— SOURCE DOCUMENT —
###

MR. HOPKINS: I have the poster.
MR. CHAMBERLIN: I have a copy too, I think.
MR. HOPKINS: I have the poster, but there are not very many of them left. That happened to be right at the time of the John Birch Society. When we put it up in the window all hell broke loose over a period of time. My backers at the gallery were not very enthusiastic. I had lunch with one of them the other day. He's now an ambassador, working out of Washington, and ambassador without a portfolio with the Carter administration, working with starving people in the world. We reminisced about those days. He was much more sympathetic now than he was then, since they have all become interesting artists. Anyway, to go back to Ed quickly, he was part of that group, he never did show at the Huysman Gallery although we were close friends. His first exhibition was, I think, at the Ferus Gallery which picked him up the next year or the year after that.
?: Do you recall what was in that show?
MR. HOPKINS: Which one?
?: The first one at the Ferus.

###

— RECORD EXTRACTS —
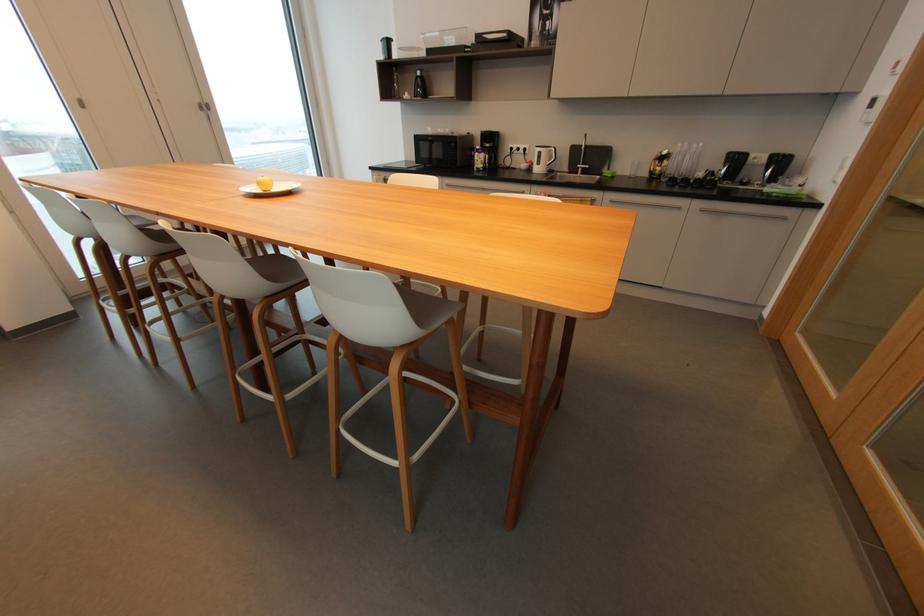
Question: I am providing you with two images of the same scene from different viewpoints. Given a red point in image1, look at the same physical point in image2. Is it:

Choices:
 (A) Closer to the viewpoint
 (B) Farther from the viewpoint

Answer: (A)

###

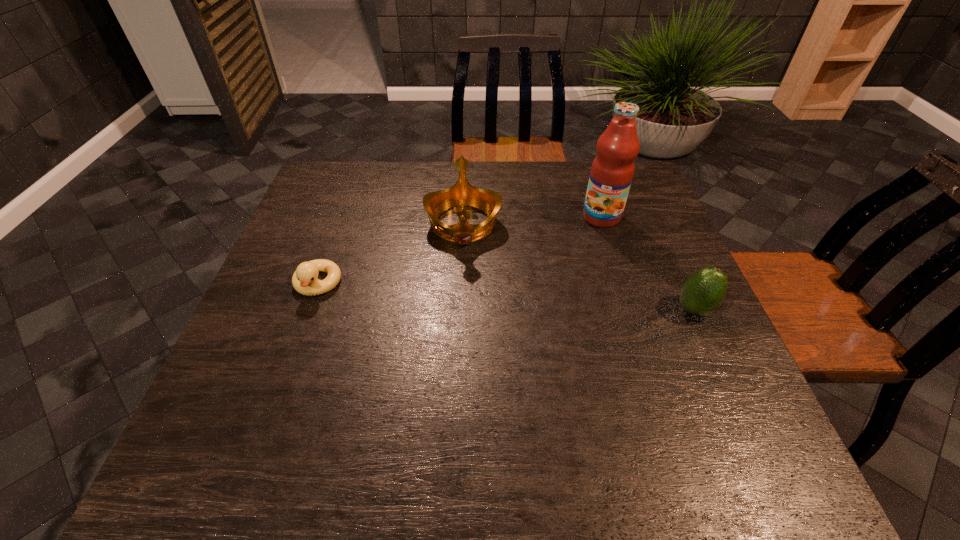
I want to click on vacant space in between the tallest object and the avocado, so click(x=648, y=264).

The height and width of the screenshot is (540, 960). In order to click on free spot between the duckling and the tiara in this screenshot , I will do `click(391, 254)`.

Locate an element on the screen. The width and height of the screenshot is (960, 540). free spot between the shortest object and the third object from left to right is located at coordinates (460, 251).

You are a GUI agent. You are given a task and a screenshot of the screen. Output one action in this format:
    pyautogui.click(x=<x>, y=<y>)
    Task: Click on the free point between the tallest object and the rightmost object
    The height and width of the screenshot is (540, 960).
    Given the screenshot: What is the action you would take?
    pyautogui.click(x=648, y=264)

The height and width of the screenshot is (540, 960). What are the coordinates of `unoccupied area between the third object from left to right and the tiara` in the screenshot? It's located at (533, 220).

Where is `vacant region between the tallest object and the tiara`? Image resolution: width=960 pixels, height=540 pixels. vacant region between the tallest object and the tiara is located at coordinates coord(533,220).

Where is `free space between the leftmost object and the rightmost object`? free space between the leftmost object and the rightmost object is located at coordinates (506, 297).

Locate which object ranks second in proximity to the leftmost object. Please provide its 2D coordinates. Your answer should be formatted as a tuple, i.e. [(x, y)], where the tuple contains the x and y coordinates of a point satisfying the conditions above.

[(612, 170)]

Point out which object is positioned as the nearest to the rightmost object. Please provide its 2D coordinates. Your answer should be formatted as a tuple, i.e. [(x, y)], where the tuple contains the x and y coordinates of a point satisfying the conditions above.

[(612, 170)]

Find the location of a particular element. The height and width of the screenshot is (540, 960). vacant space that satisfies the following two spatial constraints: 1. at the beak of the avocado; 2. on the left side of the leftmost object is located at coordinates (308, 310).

###

— WRITTEN INSTRUCTION 1 —
Using the interview transcript, decide whether each statement agrees with it: (a) Hopkins says many copies of the poster remain; (b) Ed showed at the Huysman Gallery; (c) the backer Hopkins had lunch with now works with starving people. Give yes or no for each, with the deciding words from the text quoted exactly.
— WRITTEN INSTRUCTION 2 —
Please transcribe the interview transcript word for word, beginning at the words "MR. HOPKINS: I have the poster, but" and stopping after "year after that.".
— WRITTEN INSTRUCTION 3 —
List every organization named in the interview transcript, including societies, galleries and government administrations.

— COMPLETE RESPONSE 1 —
(a) No: "there are not very many of them left"
(b) No: "he never did show at the Huysman Gallery"
(c) Yes: "working with starving people in the world"

— COMPLETE RESPONSE 2 —
MR. HOPKINS: I have the poster, but there are not very many of them left. That happened to be right at the time of the John Birch Society. When we put it up in the window all hell broke loose over a period of time. My backers at the gallery were not very enthusiastic. I had lunch with one of them the other day. He's now an ambassador, working out of Washington, and ambassador without a portfolio with the Carter administration, working with starving people in the world. We reminisced about those days. He was much more sympathetic now than he was then, since they have all become interesting artists. Anyway, to go back to Ed quickly, he was part of that group, he never did show at the Huysman Gallery although we were close friends. His first exhibition was, I think, at the Ferus Gallery which picked him up the next year or the year after that.

— COMPLETE RESPONSE 3 —
John Birch Society, Carter administration, Huysman Gallery, Ferus Gallery